Jane Austen marcou época em um período onde as mulheres passaram a publicar com mais regularidade, não apenas como registro de memórias mas o começo do mercado editorial e a nova fome por romances que empurrou Austen ao sucesso absoluto.
É difícil falar sobre Jane Austen sem falar de todo o marco na cultura em geral, ou marcos recentes em forma de citação em filmes, como em Patricinhas de Beverly Hills com Emma, e O Diário de Bridget Jones (que discorre várias referências a obra de Austen), mesmo no universo diverso e pop.
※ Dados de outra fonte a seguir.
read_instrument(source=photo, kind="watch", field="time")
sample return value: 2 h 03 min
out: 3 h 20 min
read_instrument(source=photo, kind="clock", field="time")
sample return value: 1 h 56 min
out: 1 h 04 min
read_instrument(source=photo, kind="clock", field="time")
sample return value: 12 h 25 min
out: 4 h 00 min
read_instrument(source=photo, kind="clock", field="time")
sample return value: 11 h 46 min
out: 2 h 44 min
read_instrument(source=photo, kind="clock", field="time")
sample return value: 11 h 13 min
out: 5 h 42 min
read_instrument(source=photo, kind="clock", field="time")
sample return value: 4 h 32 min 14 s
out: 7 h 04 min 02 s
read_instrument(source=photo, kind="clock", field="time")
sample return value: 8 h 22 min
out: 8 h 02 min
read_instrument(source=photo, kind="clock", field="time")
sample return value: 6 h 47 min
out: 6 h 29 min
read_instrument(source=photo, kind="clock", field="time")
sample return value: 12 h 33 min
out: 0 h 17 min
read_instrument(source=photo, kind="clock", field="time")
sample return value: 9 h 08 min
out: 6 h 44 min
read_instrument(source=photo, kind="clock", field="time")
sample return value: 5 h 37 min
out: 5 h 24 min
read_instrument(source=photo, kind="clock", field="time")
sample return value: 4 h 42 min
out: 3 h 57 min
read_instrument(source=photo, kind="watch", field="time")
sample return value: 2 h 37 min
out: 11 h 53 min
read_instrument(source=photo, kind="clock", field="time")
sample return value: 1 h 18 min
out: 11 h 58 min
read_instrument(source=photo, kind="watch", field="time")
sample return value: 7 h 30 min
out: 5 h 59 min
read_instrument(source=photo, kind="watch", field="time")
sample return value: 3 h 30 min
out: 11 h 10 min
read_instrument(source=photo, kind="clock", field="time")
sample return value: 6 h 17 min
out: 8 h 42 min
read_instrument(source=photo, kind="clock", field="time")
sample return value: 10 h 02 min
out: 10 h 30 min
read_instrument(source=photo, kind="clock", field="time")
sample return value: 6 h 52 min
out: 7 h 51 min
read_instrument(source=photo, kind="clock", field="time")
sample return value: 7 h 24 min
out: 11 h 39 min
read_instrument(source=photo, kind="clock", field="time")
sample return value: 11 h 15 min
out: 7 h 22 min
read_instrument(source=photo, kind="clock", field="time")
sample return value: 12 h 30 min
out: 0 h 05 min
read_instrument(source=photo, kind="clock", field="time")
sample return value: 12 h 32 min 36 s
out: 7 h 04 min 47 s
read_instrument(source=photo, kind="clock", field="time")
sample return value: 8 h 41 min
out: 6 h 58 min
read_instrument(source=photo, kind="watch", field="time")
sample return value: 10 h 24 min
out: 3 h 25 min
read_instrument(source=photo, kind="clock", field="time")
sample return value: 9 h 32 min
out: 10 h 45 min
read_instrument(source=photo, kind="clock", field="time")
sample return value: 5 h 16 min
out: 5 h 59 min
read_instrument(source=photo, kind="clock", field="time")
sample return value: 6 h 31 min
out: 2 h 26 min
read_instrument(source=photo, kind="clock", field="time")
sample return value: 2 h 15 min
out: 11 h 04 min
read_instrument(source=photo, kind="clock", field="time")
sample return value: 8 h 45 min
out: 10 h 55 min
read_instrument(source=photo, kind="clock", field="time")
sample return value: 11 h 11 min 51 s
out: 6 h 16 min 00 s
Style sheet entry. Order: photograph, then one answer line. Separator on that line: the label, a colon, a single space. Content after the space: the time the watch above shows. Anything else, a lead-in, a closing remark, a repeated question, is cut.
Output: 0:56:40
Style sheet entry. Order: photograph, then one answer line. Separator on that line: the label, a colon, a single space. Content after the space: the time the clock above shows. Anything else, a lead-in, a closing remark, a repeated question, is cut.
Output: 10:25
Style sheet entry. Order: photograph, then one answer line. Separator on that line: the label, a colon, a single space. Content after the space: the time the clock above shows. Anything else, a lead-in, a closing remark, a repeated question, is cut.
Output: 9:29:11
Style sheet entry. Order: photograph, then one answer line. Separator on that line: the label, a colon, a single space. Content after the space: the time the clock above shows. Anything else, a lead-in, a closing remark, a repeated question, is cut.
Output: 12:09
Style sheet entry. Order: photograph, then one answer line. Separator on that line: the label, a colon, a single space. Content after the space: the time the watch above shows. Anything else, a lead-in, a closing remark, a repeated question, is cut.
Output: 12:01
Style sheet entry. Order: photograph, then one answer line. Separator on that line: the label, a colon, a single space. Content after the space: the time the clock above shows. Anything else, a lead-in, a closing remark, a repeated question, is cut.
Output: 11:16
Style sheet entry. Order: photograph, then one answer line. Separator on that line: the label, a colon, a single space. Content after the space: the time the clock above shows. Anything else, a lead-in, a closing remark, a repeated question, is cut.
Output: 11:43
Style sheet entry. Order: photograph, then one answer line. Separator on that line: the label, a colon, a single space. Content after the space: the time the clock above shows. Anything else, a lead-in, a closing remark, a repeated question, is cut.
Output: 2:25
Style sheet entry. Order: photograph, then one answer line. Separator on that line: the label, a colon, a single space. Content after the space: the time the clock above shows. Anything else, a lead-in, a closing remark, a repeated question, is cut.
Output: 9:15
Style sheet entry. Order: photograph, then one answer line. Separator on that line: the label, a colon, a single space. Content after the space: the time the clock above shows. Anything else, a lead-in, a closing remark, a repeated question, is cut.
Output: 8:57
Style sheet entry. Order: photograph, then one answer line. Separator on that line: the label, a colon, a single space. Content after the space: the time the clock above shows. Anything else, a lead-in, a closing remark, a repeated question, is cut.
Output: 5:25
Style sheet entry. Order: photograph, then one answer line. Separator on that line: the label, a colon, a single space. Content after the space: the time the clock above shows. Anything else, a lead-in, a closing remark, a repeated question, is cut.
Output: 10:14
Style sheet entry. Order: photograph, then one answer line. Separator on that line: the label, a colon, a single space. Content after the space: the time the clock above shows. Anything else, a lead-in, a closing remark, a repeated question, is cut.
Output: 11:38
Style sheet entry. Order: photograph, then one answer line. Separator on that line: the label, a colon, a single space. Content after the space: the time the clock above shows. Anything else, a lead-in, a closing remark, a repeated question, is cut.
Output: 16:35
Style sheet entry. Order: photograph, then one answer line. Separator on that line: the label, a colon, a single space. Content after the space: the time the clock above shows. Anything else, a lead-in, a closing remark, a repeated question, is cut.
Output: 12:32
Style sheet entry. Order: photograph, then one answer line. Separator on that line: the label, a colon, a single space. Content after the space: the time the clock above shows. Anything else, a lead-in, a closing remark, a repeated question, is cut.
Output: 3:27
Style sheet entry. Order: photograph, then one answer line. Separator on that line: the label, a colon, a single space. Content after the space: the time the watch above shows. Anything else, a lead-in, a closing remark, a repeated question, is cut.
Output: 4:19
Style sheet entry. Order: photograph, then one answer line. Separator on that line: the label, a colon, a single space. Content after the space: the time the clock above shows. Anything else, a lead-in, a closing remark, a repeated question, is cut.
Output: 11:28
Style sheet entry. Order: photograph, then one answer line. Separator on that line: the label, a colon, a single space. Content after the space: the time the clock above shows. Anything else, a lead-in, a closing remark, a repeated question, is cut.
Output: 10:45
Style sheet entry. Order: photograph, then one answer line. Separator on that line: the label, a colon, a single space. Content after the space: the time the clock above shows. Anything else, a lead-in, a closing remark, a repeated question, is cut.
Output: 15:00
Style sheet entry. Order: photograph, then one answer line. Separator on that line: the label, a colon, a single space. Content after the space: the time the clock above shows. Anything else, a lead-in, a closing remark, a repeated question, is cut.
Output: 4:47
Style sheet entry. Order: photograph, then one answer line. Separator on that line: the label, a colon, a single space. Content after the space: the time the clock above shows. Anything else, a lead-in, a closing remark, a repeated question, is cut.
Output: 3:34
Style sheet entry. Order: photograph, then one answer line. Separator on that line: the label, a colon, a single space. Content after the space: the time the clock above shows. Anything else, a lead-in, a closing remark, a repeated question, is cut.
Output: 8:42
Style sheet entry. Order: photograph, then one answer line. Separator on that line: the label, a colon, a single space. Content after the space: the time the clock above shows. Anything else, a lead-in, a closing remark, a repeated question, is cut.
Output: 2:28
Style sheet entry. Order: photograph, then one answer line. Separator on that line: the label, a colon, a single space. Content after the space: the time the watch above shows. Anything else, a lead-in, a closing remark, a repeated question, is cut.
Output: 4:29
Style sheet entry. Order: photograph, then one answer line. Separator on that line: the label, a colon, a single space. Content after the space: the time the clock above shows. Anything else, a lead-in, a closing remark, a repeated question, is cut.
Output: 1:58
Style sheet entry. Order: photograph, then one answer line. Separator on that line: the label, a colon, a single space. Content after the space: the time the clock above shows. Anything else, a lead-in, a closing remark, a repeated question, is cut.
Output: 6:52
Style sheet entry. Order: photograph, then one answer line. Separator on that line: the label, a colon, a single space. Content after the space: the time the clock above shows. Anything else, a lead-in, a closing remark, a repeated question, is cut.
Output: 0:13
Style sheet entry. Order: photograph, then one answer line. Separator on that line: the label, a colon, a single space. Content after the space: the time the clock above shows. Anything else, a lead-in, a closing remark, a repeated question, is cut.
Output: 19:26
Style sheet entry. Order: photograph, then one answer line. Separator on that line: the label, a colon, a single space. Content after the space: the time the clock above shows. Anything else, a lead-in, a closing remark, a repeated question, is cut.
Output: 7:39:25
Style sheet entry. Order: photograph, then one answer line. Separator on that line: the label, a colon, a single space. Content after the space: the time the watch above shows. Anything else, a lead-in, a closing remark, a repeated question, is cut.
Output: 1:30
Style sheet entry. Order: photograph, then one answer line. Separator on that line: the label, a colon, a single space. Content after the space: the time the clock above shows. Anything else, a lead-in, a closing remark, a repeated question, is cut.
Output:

Existem duas recentes adaptações da obra Orgulho e Preconceito (existe toda uma série de adaptações anteriores também), uma de 1995 com o senhor Darcy sendo interpretado pelo Colin Firth, trazendo um senhor Darcy mais solto e dominador. O contrário do estilo da adaptação de 2005 que é mais romântica e foca na inabilidade de Darcy mais do que no seu charme. Sendo aqui uma volta ao ideal do romance clássico. Estávamos mais "realistas" nos anos 1990.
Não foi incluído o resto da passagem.